Unfortunately none of these ideas have the easy appeal of SAF, which requires neither new engines nor new ground infrastructure. Most of the ideas above require huge certification efforts, and even if one of these ideas gets certified it will take many years before the typical GA pilot sees one at their airport. The average piston airplane is over 40 years old, so replacing the entire fleet is a truly daunting task (the car market is not a fair comparison here). Maybe someone will make a business out of re-engining old Cessnas, but such an upgrade would probably cost more than the airplane itself.

Unleaded avgas—yesterday’s problem


Nothing to see here…

In the meantime, the chances of finding an unleaded avgas solution will only get worse. The FAA’s Piston Aviation Fuels Initiative has been a disaster so far, and it shouldn’t be surprising—energy companies have little incentive to develop a new fuel, since avgas accounts for less than 0.1% of transportation fuel consumption in the US. If electric airplanes become a reality, that number will get even smaller.

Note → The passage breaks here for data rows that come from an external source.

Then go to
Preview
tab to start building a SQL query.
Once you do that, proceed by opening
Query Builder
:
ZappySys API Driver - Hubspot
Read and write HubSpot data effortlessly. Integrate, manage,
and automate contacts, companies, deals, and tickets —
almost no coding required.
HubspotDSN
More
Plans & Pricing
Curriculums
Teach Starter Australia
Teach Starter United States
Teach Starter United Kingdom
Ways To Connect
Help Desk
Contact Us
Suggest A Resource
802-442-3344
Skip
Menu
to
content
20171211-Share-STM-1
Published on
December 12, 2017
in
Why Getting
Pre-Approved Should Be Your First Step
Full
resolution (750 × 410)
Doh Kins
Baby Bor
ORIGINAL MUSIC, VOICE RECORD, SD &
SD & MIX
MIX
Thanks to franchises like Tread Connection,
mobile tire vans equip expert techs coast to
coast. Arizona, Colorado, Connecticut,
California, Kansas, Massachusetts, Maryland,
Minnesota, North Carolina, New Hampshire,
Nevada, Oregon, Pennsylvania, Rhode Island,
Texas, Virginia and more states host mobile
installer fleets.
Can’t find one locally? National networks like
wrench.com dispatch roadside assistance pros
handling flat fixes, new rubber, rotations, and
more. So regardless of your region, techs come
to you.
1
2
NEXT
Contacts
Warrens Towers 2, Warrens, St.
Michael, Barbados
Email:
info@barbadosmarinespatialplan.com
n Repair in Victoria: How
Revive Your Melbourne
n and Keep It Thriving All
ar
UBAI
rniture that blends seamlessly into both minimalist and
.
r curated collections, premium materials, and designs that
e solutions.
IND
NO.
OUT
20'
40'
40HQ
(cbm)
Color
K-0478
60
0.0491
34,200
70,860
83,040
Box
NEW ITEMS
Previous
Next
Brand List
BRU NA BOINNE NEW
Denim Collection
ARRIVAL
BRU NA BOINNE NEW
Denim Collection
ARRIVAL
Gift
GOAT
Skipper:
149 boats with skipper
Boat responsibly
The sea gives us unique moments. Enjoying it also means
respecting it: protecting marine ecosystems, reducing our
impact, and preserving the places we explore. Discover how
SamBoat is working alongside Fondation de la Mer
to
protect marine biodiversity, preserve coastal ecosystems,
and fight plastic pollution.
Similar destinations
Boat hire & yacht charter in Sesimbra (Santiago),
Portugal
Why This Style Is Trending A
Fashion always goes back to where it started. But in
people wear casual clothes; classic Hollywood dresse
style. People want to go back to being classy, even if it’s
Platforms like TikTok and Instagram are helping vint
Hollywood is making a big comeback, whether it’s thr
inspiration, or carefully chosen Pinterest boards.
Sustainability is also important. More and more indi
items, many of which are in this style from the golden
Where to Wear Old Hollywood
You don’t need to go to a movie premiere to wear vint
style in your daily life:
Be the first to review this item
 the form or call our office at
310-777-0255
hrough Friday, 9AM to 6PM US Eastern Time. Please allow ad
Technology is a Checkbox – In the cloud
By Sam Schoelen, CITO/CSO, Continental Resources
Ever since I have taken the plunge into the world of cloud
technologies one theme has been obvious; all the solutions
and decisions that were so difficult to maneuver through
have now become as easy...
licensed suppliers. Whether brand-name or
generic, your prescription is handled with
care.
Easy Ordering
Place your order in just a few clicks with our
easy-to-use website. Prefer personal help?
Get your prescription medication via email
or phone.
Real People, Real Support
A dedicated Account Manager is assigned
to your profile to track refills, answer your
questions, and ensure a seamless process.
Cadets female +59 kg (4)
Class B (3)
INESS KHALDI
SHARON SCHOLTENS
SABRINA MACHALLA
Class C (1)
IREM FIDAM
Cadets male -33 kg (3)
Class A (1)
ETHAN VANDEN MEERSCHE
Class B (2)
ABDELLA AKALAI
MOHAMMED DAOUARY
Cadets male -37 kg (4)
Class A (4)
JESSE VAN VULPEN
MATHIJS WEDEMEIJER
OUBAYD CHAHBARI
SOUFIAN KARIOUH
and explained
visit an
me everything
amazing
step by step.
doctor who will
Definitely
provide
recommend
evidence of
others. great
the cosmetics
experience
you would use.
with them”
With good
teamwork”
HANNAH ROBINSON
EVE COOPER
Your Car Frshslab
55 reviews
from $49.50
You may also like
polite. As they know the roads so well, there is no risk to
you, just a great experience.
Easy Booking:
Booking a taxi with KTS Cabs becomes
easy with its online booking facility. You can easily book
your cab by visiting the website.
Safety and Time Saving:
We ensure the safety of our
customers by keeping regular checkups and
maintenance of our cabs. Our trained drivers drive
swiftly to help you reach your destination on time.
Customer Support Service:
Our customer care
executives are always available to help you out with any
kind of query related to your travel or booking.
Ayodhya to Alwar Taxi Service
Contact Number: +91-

Worse yet, the current business climate is openly hostile to new fossil fuel investment. ExxonMobil recently lost a high profile shareholder vote with activist investors who want the oil giant to take climate change much more seriously. BP and Shell—oil and gas companies, mind you—are targeting net-zero emissions by 2050. For an executive at a public energy company, spending time and money on unleaded avgas is a laughably bad idea. Not surprisingly, Shell’s unleaded avgas project looks dead and the latest update from Phillips suggests it is in hospice care. Wouldn’t it be ironic if the greening of aviation makes unleaded avgas harder to achieve?

It appears some parts of GA will be caught in the middle. Expect to see airlines boasting about their carbon neutrality, and large flight schools showing off their “zero emission” trainers. If the typical high performance piston airplane is still burning leaded avgas, we won’t fly under the activists’ radar for long. Even if we do, our dependance on a single supplier for lead additive puts us in a precarious situation.

Does that mean every Bonanza will be grounded? Hardly. I’m a strong believer in the “muddling through” theory of history: inertia is a powerful force, so even when it feels like a trend can’t continue, it often does. General aviation can and will survive as a niche activity, with an environmental exemption in much the same way antique cars can avoid emissions testing—”we’re too small to matter!” But that’s not a very inspirational vision. Are we willing to admit that GA will always be a small group of antique airplanes? Shouldn’t we dream bigger?